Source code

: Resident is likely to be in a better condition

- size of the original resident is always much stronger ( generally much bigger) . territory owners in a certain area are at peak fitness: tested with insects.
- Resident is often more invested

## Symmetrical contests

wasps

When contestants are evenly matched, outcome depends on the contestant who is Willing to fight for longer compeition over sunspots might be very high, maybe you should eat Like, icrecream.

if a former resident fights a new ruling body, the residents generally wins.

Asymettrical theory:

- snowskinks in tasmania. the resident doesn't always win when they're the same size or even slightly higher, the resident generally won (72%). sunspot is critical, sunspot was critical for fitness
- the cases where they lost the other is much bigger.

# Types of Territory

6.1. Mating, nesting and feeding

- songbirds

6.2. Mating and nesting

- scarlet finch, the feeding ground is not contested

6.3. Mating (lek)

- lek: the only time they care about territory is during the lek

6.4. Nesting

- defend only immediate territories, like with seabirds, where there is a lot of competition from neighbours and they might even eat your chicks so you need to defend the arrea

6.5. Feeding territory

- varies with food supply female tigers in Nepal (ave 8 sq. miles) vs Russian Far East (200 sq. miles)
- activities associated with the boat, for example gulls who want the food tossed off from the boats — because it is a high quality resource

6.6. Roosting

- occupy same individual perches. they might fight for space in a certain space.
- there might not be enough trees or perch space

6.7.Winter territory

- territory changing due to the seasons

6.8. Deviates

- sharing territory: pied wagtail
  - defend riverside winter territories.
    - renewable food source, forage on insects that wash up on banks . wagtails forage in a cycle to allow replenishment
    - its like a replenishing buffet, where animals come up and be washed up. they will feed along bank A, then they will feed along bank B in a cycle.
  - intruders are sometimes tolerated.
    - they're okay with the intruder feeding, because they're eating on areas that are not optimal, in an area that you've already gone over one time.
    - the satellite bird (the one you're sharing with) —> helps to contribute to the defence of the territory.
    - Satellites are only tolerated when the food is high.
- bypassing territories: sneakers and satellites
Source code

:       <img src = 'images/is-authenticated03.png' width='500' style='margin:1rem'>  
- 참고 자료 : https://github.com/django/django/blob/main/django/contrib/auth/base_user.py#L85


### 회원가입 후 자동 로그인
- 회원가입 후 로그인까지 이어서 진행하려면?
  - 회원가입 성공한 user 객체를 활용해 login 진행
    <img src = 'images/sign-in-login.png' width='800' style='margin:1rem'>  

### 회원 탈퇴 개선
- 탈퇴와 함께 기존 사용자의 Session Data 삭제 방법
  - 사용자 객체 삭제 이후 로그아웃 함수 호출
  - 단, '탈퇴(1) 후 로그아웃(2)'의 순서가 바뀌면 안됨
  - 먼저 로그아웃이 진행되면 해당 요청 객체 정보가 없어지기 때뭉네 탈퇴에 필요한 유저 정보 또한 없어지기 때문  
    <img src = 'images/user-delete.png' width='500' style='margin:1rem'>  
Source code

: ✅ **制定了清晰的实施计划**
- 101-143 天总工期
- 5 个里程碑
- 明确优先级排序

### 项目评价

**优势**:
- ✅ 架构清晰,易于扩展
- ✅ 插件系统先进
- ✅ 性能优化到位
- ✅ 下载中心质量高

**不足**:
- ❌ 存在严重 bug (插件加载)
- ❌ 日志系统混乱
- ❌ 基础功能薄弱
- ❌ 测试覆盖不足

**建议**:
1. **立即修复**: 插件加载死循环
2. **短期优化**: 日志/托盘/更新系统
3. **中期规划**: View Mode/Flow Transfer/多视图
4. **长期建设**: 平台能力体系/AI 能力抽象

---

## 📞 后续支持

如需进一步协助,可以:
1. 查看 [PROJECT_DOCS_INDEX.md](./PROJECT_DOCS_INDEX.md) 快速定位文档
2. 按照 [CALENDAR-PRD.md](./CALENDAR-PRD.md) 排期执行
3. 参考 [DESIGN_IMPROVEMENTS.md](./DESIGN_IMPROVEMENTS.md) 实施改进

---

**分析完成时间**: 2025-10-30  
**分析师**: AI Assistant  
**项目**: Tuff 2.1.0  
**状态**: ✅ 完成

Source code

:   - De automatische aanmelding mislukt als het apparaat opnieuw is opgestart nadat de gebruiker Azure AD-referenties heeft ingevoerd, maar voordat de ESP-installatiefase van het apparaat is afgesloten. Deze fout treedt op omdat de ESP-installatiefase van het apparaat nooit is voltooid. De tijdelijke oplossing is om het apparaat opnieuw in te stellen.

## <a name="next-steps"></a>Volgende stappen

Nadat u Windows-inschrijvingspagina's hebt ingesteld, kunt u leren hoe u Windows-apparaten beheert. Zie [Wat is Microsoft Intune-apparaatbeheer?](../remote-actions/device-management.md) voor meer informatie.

● **What you need to do**
In the entries above, which lines hold the string "area"? Report all of them.

● **Completed task**
- size of the original resident is always much stronger ( generally much bigger) . territory owners in a certain area are at peak fitness: tested with insects.
    - they're okay with the intruder feeding, because they're eating on areas that are not optimal, in an area that you've already gone over one time.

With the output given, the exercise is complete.